Data to process:
· · · ·

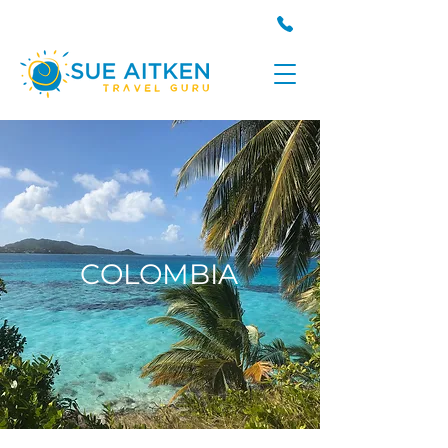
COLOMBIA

· · · ·

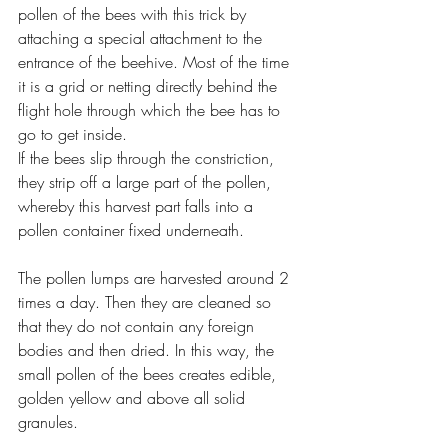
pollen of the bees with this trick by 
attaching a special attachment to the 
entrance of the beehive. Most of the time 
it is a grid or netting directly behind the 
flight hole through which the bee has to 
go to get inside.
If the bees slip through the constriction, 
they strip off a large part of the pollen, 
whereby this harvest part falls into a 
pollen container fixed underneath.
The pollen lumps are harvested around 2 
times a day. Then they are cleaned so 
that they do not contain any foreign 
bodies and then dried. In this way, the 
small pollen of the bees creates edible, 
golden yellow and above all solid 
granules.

· · · ·

Work order: Only the lines holding "part" are wanted, so copy each of them from the material.

Your solution:
they strip off a large part of the pollen, 
whereby this harvest part falls into a 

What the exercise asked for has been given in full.